Because it had a working responsible disclosure process, Capital One was able to investigate and fix the vulnerability before more damage was done. The bank says it's unlikely any of the compromised data was used for fraud or disseminated by Thompson.
Tips for Staying Proactive
Given Thompson's openness on GitHub, Slack, and other platforms, it's worth asking why Capital One didn't notice its data shared before a security researcher did. "One of the issues with security is it's really reactive, and not preemptive," says Litan. If Capital One had noticed this earlier, it could have reduced the time between the breach and its discovery.
"The information universe is incredibly fast and broad," says Jim Zuffoletti, CEO of SafeGuard Cyber. "One of the things that keeps showing up again and again is where are people doing things — GitHub, Slack, etc." Being proactive on social media can help financial services firms, and other potential victims, find emerging threats to act on. Zuffoletti advises companies to think about social media both as a vector for threat hunting and part of their attack surface.

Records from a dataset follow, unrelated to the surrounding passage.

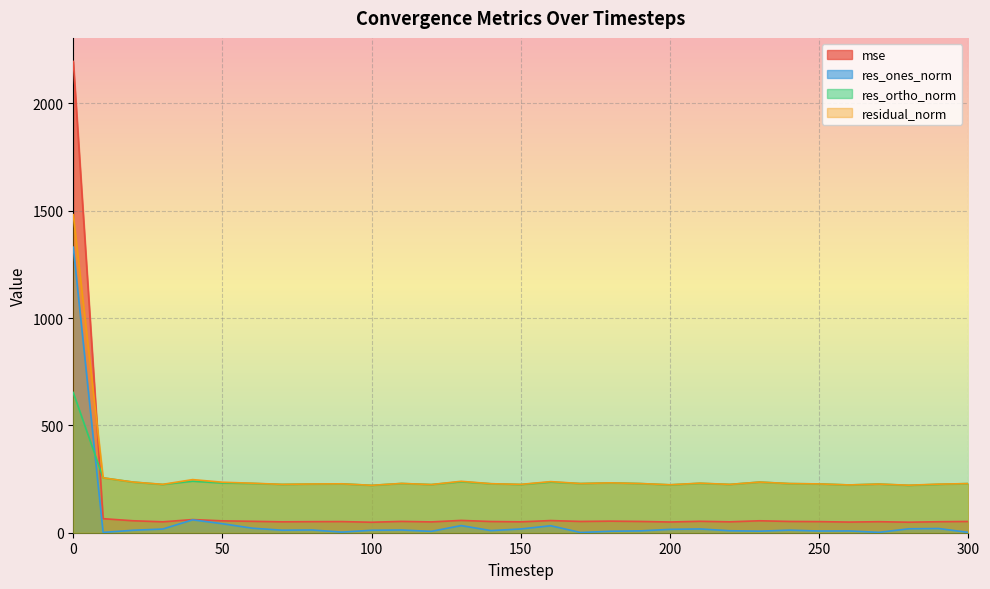

Does the chart display data point markers on the line(s)?

No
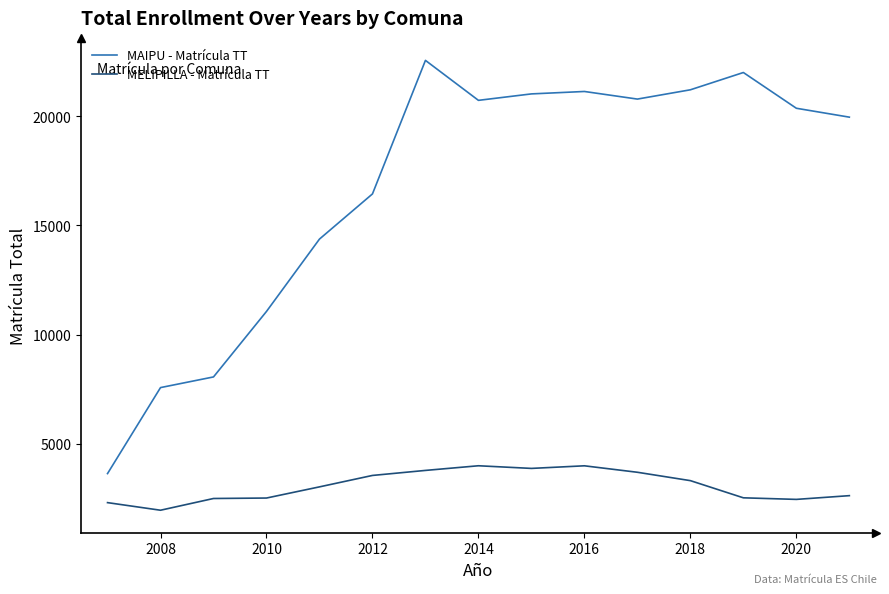

In MAIPU - Matrícula TT, how many points are lower than both neighbors (excluding endpoints)?

2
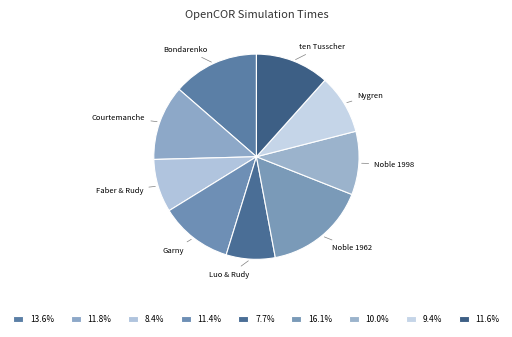

Is the sum of Garny and Bondarenko greater than half?

No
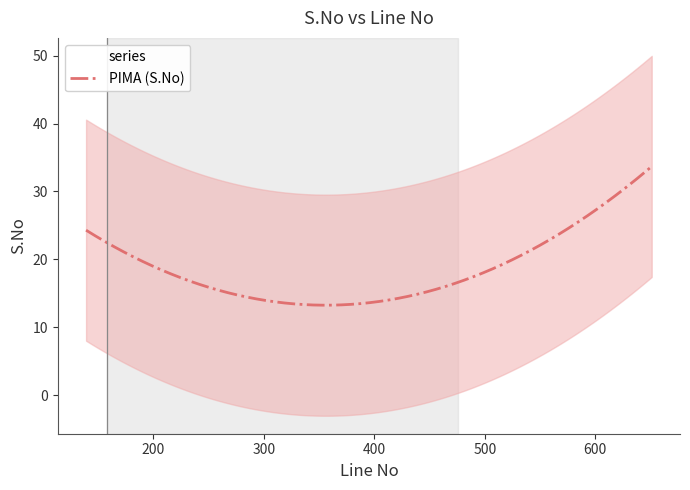

True or false: the data shows 4 at 270.

False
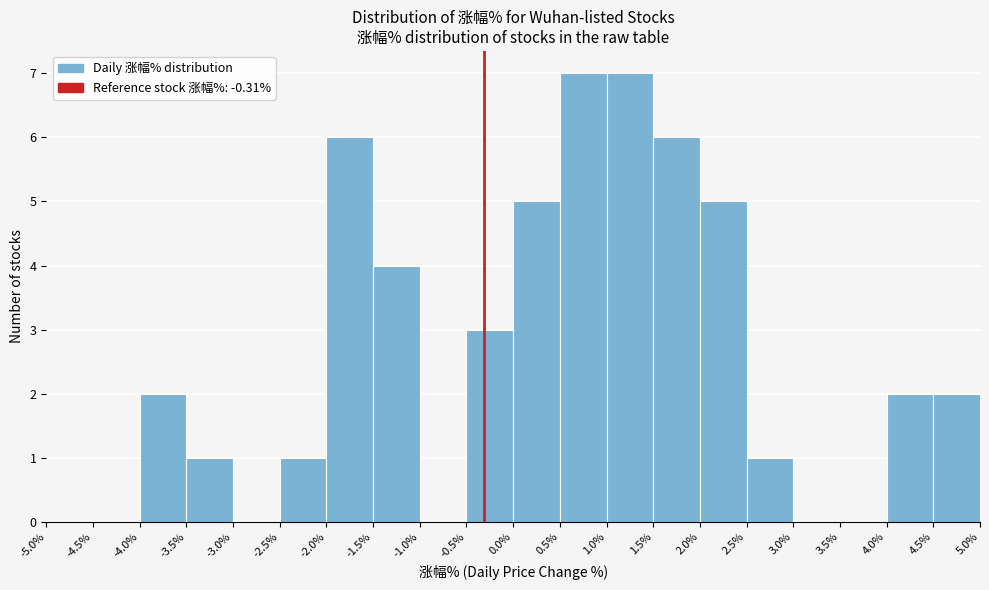

Reading left to right, list every bar in this chart as the range it spans on the x-axis followed by its height. The values are not printed on the chart, so give them approximately, as read against the axis.

-5.0% to -4.5%: 0
-4.5% to -4.0%: 0
-4.0% to -3.5%: 2
-3.5% to -3.0%: 1
-3.0% to -2.5%: 0
-2.5% to -2.0%: 1
-2.0% to -1.5%: 6
-1.5% to -1.0%: 4
-1.0% to -0.5%: 0
-0.5% to 0.0%: 3
0.0% to 0.5%: 5
0.5% to 1.0%: 7
1.0% to 1.5%: 7
1.5% to 2.0%: 6
2.0% to 2.5%: 5
2.5% to 3.0%: 1
3.0% to 3.5%: 0
3.5% to 4.0%: 0
4.0% to 4.5%: 2
4.5% to 5.0%: 2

In terms of protecting information before someone gets to it, Elissa Shevinsky, CEO of Faster Than Light, encourages the "defense in depth" approach in which organizations place several layers between sensitive data and the surface where an attacker could break in. Businesses should also conduct penetration tests at least once a year, she adds.
Also important here is companies' responsibility for their own configurations and working with cloud providers, adds Litan, citing the shared responsibility model. "Capital One knows its role, it knows AWS's role, but it's important for people to know this is a shared responsibility," she says. One thing company can do is put a "default deny" posture in all applications. This denies all access unless it's explicitly granted, which prevents data access in all but legitimate cases.
"There is another important lesson here, which is that a data breach can happen to anyone," says Shevinsky. "We don't want to think about it, but it's worthwhile to have an emergency response plan ready just in case."